BEGIN SUPPLIED PASSAGE

Prior to August 16, 2003, the Company operated as a wholly-owned subsidiary of Airborne, Inc. (Airborne). In conjunction with the separation of ABX from Airborne, the Company entered into an aircraft, crew, maintenance and insurance agreement (ACMI agreement) and a hub and line-haul agreement (Hub Services agreement). The Companys operating results prior to separation from Airborne do not reflect the effects of the pricing structure under the ACMI agreement and Hub Services agreement, the new capital structure of the business, the current tax status, the cost of new corporate functions and other changes resulting from the separation from Airborne.
Use of Estimates
The preparation of financial statements in conformity with accounting principles generally accepted in the United States of America requires management to make estimates and assumptions that affect amounts reported in the consolidated financial statements. Estimates and assumptions are used to record the allowance for uncollectible amounts, self-insurance reserves, spare parts inventory reserve, depreciation and impairments of property and equipment, labor contract settlements, postretirement obligations, income taxes, and contingencies and litigation. Changes in these estimates and assumptions may have a material impact on the financial statements.
Restricted Cash
Restricted cash consists of cash held in designated accounts that collateralizes certain letters of credit held primarily for insurers of workers compensation benefits and for aircraft purchase commitments.
Property and Equipment
Property and equipment are stated at cost, net of any impairment recorded in accordance with Statement of Financial Accounting Standards (SFAS) No. 144, Accounting for the Impairment or Disposal of Long-lived Assets. The cost and accumulated depreciation of disposed property and equipment are removed from the accounts with any related gain or loss reflected in earnings from operations.
The Company periodically evaluates the useful lives, salvage values and fair values of property and equipment. Acceleration of depreciation expense or the recording of significant impairment losses could result from changes in the estimated useful lives of assets due to a number of reasons, such as an assessment done quarterly to determine if excess capacity exists in the air or ground networks, or changes in regulations governing the use of aircraft.

END SUPPLIED PASSAGE
BEGIN SUPPLIED DATA

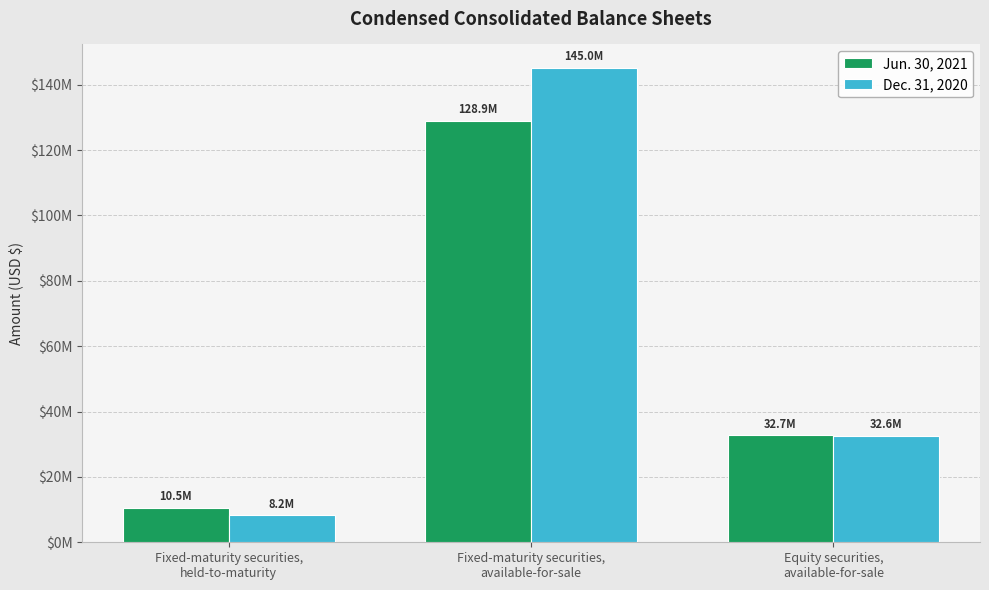

What are all the series names shown in the legend?

Jun. 30, 2021, Dec. 31, 2020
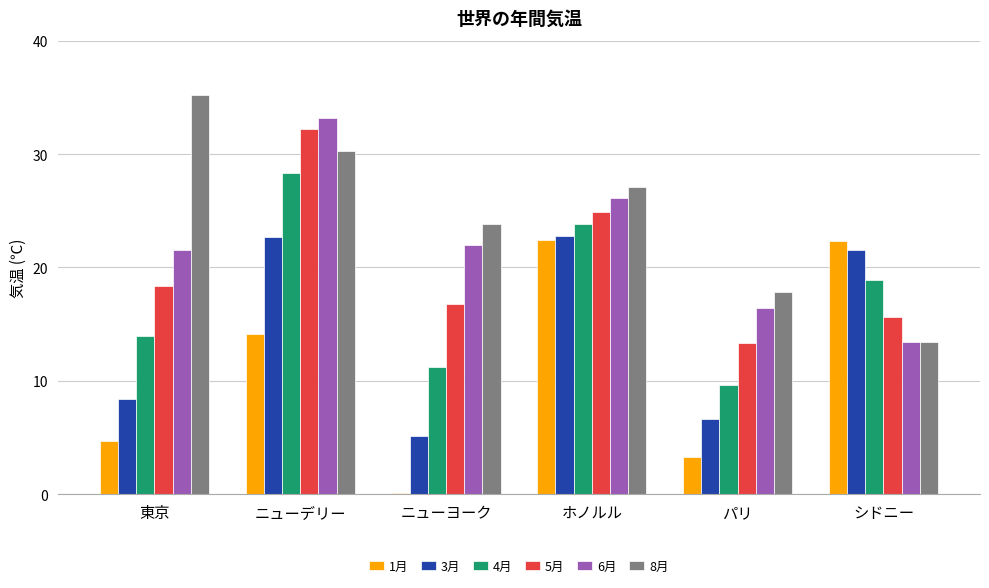

Which label corresponds to the largest value in the chart?

東京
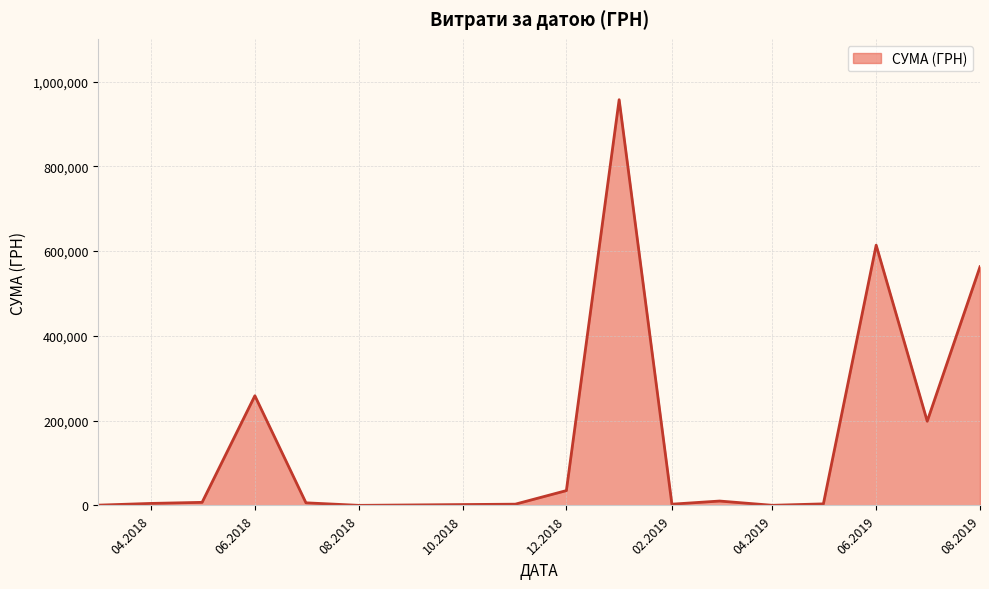

The value at 08.2019 is 180651.7. True or false?

False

END SUPPLIED DATA

● **WORK INSTRUCTIONS**:
1 – In the accounting policy notes, what does restricted cash consist of?
2 – Extend the accounting policy notes past their final sentence, keeping their tone and style.

● **PER-TASK OUTPUTS**:
1 – Cash held in designated accounts that collateralizes certain letters of credit held primarily for insurers of workers compensation benefits and for aircraft purchase commitments.

2 –
Long-lived assets are reviewed for impairment when circumstances indicate the carrying value of an asset may not be recoverable. For assets that are to be held and used, impairment is recognized when the estimated undiscounted cash flows associated with the asset or group of assets is less than their carrying value. If impairment exists, an adjustment is made to write the asset down to its fair value, and a loss is recorded as the difference between the carrying value and fair value. Fair values are determined based on quoted market values, discounted cash flows or internal and external appraisals, as applicable. Assets held for sale or dispositions are carried at the lower of carrying value or estimated net realizable value.
6
Interest incurred during the construction period of facilities and on aircraft purchase and modification costs is capitalized until the date the asset is placed in service as an additional cost of the asset.
The costs of major airframe and engine overhauls, as well as routine maintenance and repairs, are charged to expense as incurred.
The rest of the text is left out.